Good Omens – Serie

Es gibt schon eine Reihe von Terry Pratchett Verfilmungen und wenn man seinen Stil in den Büchern mag, kann man sich auch immer auf die Filme einlassen. Ob der Hogfather oder natürlich vor allen The Color of Magic. Und nun die Verfilmung von einem der Bücher, bei dem ich so meine Schwierigkeiten hatte: Good Omens.

„Ein gutes Omen. Die freundlichen und zutreffenden Prophezeiungen der Hexe Agnes Spinner“ bildet die Grundlage der Serie und wurde von Terry Pratchett zusammen mit Neil Gaiman verfasst. Das hatte mich seinerzeit als ich das Buch gelesen hatte etwas verwirrt, denn warum sollte ein toller Autor wie Pratchett Hilfe von jemand anderem benötigen? Damals kannte ich allerdings Neil Gaiman noch nicht, dessen Bücher und Comics ich mittlerweile sehr gerne lese.
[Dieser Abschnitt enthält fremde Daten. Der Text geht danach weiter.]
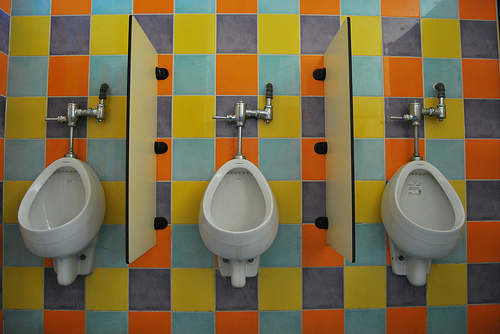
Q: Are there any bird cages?
A: No, there are no bird cages.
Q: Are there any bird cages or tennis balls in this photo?
A: No, there are no bird cages or tennis balls.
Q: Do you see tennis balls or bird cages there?
A: No, there are no bird cages or tennis balls.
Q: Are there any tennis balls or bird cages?
A: No, there are no bird cages or tennis balls.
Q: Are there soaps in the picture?
A: No, there are no soaps.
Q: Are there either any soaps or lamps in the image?
A: No, there are no soaps or lamps.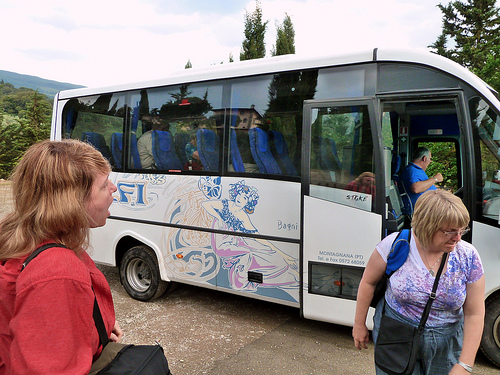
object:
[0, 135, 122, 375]
person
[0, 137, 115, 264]
hair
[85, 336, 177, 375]
bag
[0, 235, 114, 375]
shirt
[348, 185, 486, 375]
woman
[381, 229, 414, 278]
strap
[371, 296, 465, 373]
pants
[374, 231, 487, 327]
shirt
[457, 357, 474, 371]
band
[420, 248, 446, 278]
necklace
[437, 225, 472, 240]
glasses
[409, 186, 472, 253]
hair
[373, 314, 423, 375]
bag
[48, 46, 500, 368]
bus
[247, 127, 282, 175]
seats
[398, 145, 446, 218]
driver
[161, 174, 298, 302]
advertisement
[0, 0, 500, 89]
sky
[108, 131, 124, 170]
seats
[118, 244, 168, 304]
tire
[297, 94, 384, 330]
door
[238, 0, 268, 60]
tree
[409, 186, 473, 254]
head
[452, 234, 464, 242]
nose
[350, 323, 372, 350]
hand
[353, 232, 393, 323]
arm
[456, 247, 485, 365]
arm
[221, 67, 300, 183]
window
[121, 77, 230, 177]
window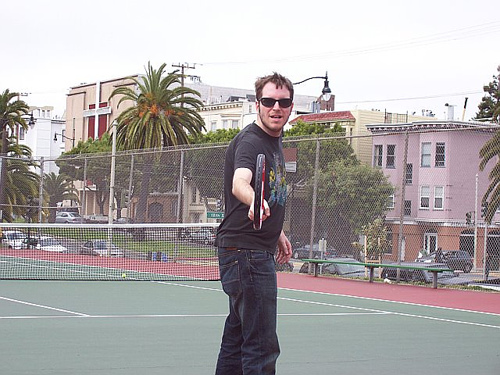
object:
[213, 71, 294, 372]
man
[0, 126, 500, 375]
court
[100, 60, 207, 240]
palm tree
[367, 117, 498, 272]
building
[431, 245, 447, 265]
person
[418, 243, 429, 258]
person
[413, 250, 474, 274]
car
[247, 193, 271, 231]
hand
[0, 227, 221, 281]
net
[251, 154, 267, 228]
racket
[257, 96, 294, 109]
sunglasses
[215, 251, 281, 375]
jean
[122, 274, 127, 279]
ball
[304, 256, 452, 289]
bench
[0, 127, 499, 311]
fence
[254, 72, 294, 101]
hair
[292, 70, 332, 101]
lamp post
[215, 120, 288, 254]
shirt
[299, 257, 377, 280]
car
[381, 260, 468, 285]
truck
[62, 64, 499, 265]
home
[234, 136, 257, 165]
black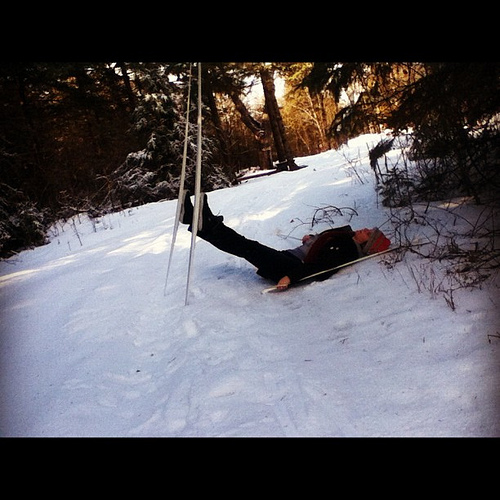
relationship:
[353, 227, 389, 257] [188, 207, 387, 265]
head attached to woman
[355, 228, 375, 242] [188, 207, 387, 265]
face attached to woman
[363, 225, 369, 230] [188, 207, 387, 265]
nose attached to woman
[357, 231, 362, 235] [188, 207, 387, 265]
mouth attached to woman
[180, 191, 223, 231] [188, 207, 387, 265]
boots attached to woman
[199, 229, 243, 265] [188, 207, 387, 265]
legs attached to woman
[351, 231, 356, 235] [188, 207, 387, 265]
chin attached to woman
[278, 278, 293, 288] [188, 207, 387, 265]
hand attached to woman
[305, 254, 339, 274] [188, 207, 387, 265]
arm attached to woman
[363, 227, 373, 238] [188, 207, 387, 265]
eye attached to woman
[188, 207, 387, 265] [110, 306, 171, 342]
woman on top of snow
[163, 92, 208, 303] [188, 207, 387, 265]
skis attached to woman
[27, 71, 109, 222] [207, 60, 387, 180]
tree in forest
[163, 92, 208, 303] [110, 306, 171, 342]
skis on top of snow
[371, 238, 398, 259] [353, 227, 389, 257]
hat on top of head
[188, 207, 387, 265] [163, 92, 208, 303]
woman holding skis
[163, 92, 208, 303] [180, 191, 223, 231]
skis attached to boots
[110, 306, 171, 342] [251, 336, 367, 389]
snow covers ground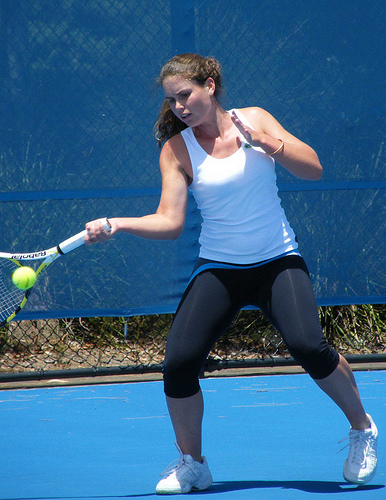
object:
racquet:
[0, 215, 113, 330]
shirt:
[177, 105, 301, 263]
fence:
[2, 2, 383, 346]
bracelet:
[263, 138, 287, 164]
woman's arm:
[256, 104, 322, 187]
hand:
[85, 216, 118, 247]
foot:
[153, 445, 216, 498]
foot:
[337, 414, 378, 486]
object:
[9, 4, 377, 311]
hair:
[157, 51, 224, 141]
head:
[158, 54, 222, 130]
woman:
[84, 52, 380, 495]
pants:
[162, 255, 337, 400]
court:
[8, 331, 372, 495]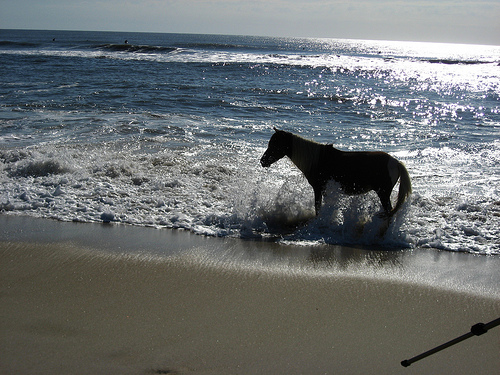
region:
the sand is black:
[318, 333, 337, 350]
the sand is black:
[299, 315, 314, 327]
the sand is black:
[268, 340, 281, 350]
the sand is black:
[298, 330, 320, 345]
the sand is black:
[269, 293, 282, 318]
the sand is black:
[297, 303, 318, 355]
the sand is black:
[246, 349, 256, 373]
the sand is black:
[292, 350, 306, 360]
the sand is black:
[279, 365, 290, 373]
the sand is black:
[284, 326, 303, 349]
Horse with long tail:
[247, 117, 442, 264]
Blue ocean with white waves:
[20, 1, 499, 291]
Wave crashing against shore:
[213, 168, 423, 249]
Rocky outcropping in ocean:
[62, 30, 225, 77]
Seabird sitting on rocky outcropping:
[108, 35, 142, 55]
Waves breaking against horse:
[273, 165, 389, 242]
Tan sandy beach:
[6, 230, 496, 366]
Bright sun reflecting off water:
[294, 27, 498, 127]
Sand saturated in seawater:
[3, 192, 499, 317]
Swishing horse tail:
[391, 153, 428, 238]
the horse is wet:
[269, 108, 421, 276]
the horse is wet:
[250, 67, 425, 359]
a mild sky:
[7, 0, 498, 44]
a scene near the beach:
[10, 8, 493, 339]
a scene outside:
[7, 2, 499, 369]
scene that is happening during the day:
[2, 7, 465, 371]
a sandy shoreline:
[5, 205, 495, 373]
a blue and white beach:
[6, 30, 490, 235]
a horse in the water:
[242, 118, 449, 263]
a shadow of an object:
[381, 295, 497, 374]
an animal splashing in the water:
[237, 89, 435, 301]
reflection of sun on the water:
[272, 27, 499, 104]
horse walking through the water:
[250, 115, 430, 257]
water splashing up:
[258, 180, 308, 218]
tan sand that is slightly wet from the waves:
[8, 231, 498, 373]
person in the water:
[124, 36, 135, 50]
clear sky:
[1, 0, 497, 41]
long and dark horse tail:
[395, 160, 411, 221]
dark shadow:
[385, 297, 496, 367]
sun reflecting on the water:
[375, 37, 497, 87]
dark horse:
[250, 105, 438, 237]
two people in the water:
[39, 26, 149, 54]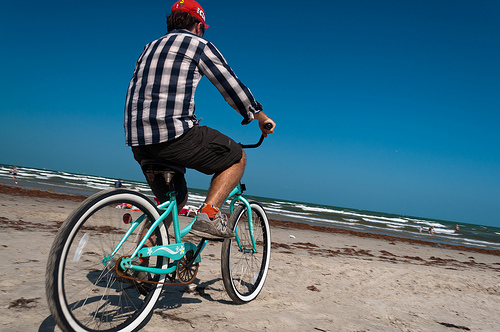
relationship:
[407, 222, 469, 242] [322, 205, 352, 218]
people in water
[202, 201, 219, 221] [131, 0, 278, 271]
sock on man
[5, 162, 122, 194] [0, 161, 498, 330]
people walking on beach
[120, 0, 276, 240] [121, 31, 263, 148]
man has shirt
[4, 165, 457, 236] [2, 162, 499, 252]
waves on water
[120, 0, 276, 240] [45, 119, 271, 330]
man riding bike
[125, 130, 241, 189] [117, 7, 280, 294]
shorts on person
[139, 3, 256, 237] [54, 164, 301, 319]
man riding a bicycle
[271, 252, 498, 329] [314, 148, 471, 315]
sand of beach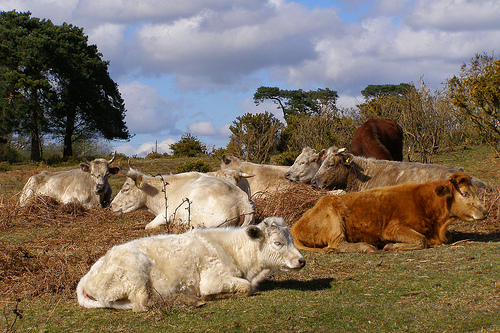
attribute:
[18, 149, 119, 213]
cow — big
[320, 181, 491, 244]
cow — big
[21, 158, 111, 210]
cows — big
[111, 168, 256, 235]
cows — big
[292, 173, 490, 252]
cows — big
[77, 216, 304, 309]
cows — big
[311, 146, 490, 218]
cows — big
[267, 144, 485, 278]
cow — light brown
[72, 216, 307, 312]
cow — big, whitish, white, laying down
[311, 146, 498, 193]
cow — big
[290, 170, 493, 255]
cow — big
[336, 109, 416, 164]
brown cow — standing up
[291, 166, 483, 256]
cow — big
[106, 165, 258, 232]
cow — big, whitish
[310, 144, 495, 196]
cow — whitish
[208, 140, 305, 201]
cow — whitish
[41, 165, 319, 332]
cow — big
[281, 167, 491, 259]
cow — brown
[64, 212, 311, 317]
cow — brown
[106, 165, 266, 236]
cow — brown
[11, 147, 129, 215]
cow — brown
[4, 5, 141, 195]
tree — dark greem, leafy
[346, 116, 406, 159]
brown cow — dark brown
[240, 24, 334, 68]
sky — cloudy blue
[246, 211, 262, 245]
tag — yellow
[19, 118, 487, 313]
cows — big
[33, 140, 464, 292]
cows — big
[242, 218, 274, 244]
ear — cows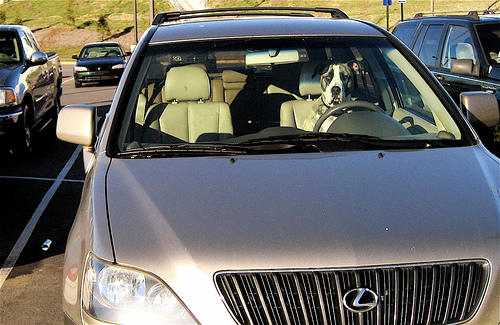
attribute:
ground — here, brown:
[0, 65, 126, 324]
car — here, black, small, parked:
[72, 43, 132, 86]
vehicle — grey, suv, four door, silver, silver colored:
[57, 6, 499, 322]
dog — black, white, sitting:
[301, 59, 364, 130]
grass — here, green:
[2, 0, 500, 60]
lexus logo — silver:
[341, 287, 380, 314]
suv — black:
[392, 10, 499, 155]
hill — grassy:
[2, 0, 500, 62]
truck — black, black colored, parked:
[1, 24, 61, 157]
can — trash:
[40, 239, 49, 251]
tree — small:
[96, 13, 112, 42]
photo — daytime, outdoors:
[0, 1, 499, 324]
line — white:
[0, 117, 100, 282]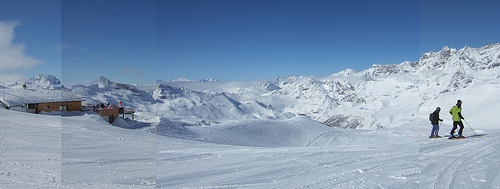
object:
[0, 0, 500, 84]
sky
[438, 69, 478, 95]
mountains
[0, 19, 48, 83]
cloud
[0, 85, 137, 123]
building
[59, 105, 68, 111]
window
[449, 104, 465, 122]
jacket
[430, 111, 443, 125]
arms down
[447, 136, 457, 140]
skis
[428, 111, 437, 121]
backpack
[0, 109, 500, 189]
ground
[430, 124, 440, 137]
pants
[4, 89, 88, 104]
roof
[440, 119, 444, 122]
right hand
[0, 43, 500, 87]
ridge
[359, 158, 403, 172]
tracks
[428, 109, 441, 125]
jacket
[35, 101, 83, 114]
side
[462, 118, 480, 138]
ski pole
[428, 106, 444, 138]
person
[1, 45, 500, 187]
snow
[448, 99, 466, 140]
person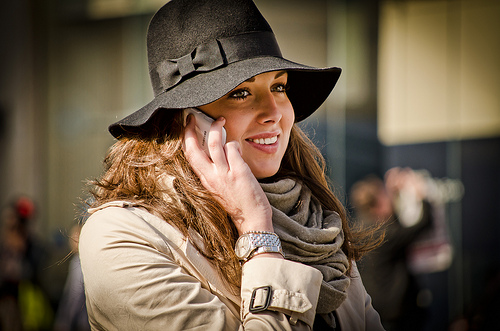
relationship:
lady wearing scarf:
[74, 0, 384, 331] [253, 175, 355, 322]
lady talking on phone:
[74, 0, 384, 331] [177, 104, 229, 163]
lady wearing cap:
[74, 0, 384, 331] [106, 0, 343, 142]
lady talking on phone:
[134, 0, 368, 327] [149, 75, 275, 192]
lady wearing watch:
[74, 0, 384, 331] [227, 230, 283, 258]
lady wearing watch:
[74, 0, 384, 331] [244, 244, 284, 257]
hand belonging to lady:
[181, 117, 276, 224] [74, 0, 384, 331]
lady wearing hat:
[74, 0, 384, 331] [131, 3, 369, 130]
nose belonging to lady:
[245, 79, 291, 138] [74, 0, 384, 331]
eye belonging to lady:
[227, 84, 253, 101] [74, 0, 384, 331]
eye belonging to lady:
[269, 81, 288, 91] [74, 0, 384, 331]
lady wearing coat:
[74, 0, 384, 331] [80, 202, 384, 324]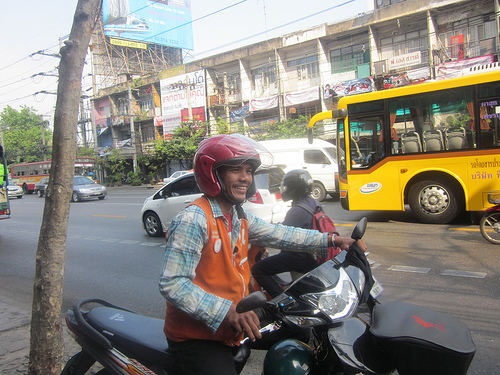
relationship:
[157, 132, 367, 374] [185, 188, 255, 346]
cyclist wearing vest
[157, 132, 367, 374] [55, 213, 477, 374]
cyclist on motorcycle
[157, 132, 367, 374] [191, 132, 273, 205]
cyclist in helmet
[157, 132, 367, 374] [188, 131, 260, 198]
cyclist in helmet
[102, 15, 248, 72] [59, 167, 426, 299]
power lines in road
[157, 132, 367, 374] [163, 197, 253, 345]
cyclist in orange vest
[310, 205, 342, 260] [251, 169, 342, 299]
backpack in man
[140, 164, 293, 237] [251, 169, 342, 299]
car in man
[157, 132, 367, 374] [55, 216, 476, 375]
cyclist in motorcycle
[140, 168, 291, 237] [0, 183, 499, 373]
car in street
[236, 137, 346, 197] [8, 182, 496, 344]
van in street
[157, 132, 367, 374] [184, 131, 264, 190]
cyclist wearing helmet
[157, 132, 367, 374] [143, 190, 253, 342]
cyclist wearing shirt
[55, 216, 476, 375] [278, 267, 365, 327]
motorcycle has a head light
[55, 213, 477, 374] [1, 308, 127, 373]
motorcycle on sidewalk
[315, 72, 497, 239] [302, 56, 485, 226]
bus in background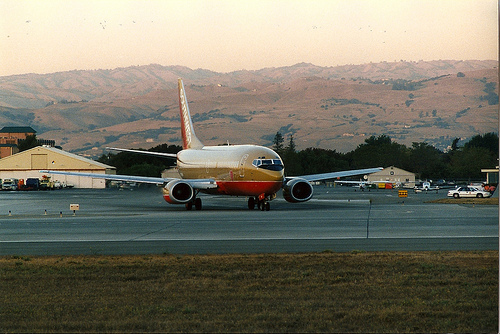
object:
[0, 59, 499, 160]
mountains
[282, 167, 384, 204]
wing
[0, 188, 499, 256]
cement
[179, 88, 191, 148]
airline name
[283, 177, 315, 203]
engine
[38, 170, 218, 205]
wing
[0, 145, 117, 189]
building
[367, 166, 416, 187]
building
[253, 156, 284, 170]
windshield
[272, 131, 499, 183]
trees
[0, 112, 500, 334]
area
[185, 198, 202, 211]
black wheels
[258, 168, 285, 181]
nose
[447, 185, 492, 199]
car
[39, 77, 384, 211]
airplane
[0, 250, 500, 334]
grass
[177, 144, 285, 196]
fuselage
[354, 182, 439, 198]
lot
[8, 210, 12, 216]
object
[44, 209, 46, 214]
object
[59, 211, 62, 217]
object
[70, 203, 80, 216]
object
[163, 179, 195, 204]
engine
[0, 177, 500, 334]
ground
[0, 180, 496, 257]
airport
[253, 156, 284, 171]
cockpit area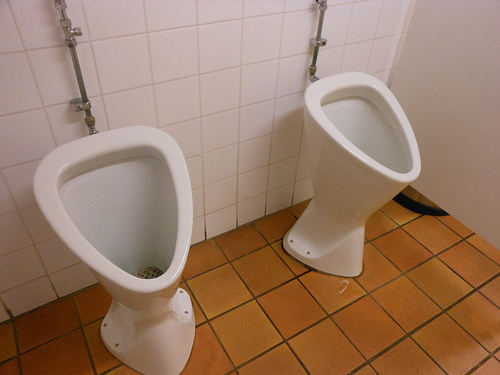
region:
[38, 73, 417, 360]
two urinals in a bathroom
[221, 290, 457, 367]
square tiles on the bathroom floor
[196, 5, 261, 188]
white tiles on the bathroom wall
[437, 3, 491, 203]
white bathroom stall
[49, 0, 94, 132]
silver pipe attached to the urinal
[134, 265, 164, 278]
silver drain in the urinal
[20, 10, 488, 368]
scene of an indoor restroom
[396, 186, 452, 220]
black and silver trashcan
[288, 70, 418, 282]
white bathroom urinal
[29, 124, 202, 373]
white urinal closest to the camera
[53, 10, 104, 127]
a metal pole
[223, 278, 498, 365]
a brown tile floor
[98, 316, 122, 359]
a pair of screws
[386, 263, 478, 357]
some brown grout between tiles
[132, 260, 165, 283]
a stainless steel drain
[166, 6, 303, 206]
a white tile wall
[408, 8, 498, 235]
a plain white stall wall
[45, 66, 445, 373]
a pair of urinals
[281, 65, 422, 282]
a white porcelain urinal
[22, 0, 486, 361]
a public restroom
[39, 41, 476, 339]
a public urinal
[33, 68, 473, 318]
public white bathroom urinals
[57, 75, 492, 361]
two public bathroom urinals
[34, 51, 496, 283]
urinals that are public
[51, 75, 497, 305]
urinals in a bathroom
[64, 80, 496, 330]
urinals that are white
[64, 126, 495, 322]
urinals in a public bathroom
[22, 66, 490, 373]
two urinals that are white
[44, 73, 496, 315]
two white urinals in the bathroom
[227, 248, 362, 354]
the floor is brown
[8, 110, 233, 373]
the toilet is white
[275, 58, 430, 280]
the toilet is white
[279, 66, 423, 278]
A white porcelin urinal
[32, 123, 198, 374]
A white porcelin urinal bolted to the floor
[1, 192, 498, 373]
A dark brown tiled floor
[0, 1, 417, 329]
A white tiled wall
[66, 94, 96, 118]
A chrome wall bracket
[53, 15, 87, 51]
A chrome flush valve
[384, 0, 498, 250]
A white wall divider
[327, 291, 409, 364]
A single brown floor tile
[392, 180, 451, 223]
The bottom of silver garbage can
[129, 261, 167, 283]
The drain at the bottom of urinal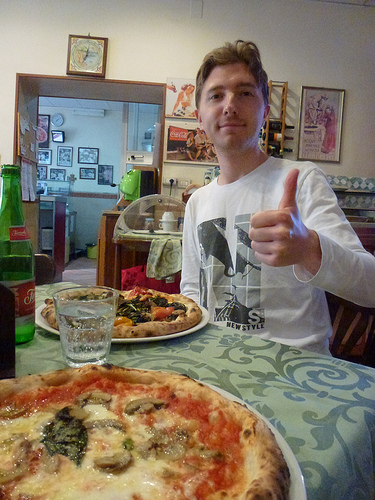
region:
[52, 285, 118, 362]
clear glass cu with clear liquid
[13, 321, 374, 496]
gray table cloth with darker gray designs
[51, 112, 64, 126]
round white wall clock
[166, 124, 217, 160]
Coca Cola poster on the wall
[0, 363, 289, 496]
pizza with mushrooms and spinach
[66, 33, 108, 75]
square wall clock above the doorway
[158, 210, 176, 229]
two stacked white cups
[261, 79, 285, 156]
wooden wine rack on the wall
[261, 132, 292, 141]
wine bottle with white and orange label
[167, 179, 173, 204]
black cord plugged into the wall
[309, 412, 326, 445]
part of a cloth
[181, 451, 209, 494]
part of a pizza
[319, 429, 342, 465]
edge of a table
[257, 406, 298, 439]
edge of a pizza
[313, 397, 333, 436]
part of a cloth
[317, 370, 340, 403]
part of a cloth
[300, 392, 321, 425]
part of a table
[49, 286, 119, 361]
Cup of sparkly substance in a glass.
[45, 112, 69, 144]
Cup of sparkly substance in a glass.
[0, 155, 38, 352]
Cup of sparkly substance in a glass.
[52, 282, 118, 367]
glass of sparkling water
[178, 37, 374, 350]
man giving a thumbs up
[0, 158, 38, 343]
green bottle of sparkling water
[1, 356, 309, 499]
large pizza on table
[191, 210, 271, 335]
logo design on a white tshirt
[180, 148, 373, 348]
man wearing a white tshirt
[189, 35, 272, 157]
man with short brown hair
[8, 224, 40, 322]
red labels on bottle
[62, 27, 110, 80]
picture hanging on wall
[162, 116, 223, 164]
vintage coca cola poster on wall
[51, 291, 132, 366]
One small crystal glass cup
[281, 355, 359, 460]
Table cloth in green and other colors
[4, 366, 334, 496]
One round pizza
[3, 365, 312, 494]
Round pizza with red sauce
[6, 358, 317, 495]
Round pizza with red sauce and white cheese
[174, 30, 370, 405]
Male holding thumb up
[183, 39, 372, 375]
Male smiling at camera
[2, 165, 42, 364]
Large green bottle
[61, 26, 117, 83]
Square picture on wall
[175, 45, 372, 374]
Guy smiling in white shirt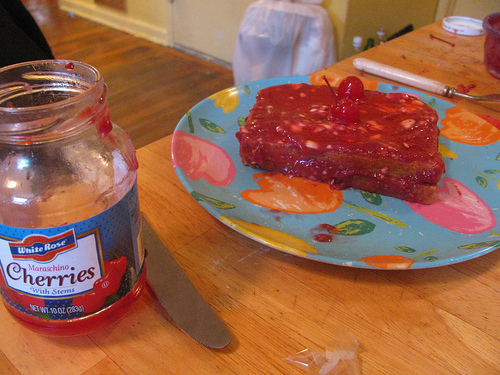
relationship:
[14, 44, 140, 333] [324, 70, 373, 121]
jar of cherries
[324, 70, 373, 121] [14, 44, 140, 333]
cherries in jar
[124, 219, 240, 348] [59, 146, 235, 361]
blade of knife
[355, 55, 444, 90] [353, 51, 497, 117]
handle of fork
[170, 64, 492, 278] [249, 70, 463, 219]
plate with food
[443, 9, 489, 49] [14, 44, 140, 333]
lid of jar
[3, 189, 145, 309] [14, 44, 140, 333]
label on jar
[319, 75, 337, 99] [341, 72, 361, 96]
stem of cherry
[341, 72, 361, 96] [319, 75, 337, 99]
cherry has stem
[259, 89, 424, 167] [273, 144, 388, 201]
bread with jam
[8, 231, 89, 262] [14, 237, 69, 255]
logo of white rose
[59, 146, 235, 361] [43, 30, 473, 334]
knife on table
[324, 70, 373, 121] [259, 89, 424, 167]
cherries on bread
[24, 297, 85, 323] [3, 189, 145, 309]
weight on label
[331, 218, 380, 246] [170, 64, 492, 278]
leaf on plate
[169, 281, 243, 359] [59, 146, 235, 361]
top of knife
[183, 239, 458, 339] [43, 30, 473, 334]
top of table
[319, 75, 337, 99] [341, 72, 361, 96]
stem on cherry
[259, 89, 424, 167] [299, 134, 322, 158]
dessert has flecks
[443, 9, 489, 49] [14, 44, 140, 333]
lid to jar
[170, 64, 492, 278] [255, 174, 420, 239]
plate has pattern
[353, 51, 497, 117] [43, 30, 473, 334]
fork on table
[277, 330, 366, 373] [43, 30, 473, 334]
cellophane on table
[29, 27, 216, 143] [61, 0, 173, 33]
floor has baseboard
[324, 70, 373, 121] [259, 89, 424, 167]
cherries on dessert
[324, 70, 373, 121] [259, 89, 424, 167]
cherries and bread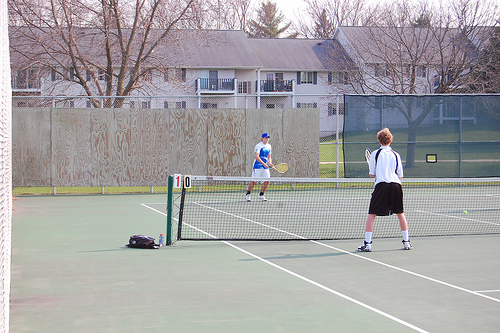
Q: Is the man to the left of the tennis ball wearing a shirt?
A: Yes, the man is wearing a shirt.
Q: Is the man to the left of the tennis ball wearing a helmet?
A: No, the man is wearing a shirt.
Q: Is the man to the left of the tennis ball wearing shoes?
A: Yes, the man is wearing shoes.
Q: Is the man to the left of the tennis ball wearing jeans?
A: No, the man is wearing shoes.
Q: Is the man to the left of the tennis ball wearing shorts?
A: Yes, the man is wearing shorts.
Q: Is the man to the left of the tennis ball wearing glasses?
A: No, the man is wearing shorts.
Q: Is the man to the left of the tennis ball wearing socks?
A: Yes, the man is wearing socks.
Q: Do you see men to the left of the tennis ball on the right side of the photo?
A: Yes, there is a man to the left of the tennis ball.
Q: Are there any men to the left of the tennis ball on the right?
A: Yes, there is a man to the left of the tennis ball.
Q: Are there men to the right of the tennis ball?
A: No, the man is to the left of the tennis ball.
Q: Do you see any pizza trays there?
A: No, there are no pizza trays.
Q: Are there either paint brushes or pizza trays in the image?
A: No, there are no pizza trays or paint brushes.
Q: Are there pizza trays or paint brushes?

Das Buch fiel also aus dem Rahmen und war ja auch kein Scheibenwelt Roman und von daher für mich nie so wichtig.

Umso besser, dass es nun verfilmt wurde und in einer Mini-Serie in sechs Folgen die Geschichte erzählt, wie der Engel Erziraphhael und der Dämon Crowley durch ihre tollpatschigen Versuche das richtige zu tun, tatsächlich die Welt retten. Denn der Sohn des Bösen wächst auf der Erde auf und sobald er alt genug ist, werden die vier Reiter der Apokalypse kommen und den Untergang der Welt vorbereiten, der durch die Schlacht zwischen Dämonen und Engeln stattfinden soll. So wollen es jedenfalls die Chefs der jeweiligen Parteien, denen die Menschheit mal so ziemlich egal ist.

Also bleibt es eben an Erziraphael und Crowley hängen, das Richtige zu tun. Und weil sie nun schon seit 6000 Jahren durch die Geschichte der Welt tingeln, immer nahe beieinander, bekommen sie das auch hin.

Eine gute Serie, wenn sie auch etwas langsam anfängt. Dafür sind die letzten beiden Folgen allemal das Ansehend er ersten vier wert.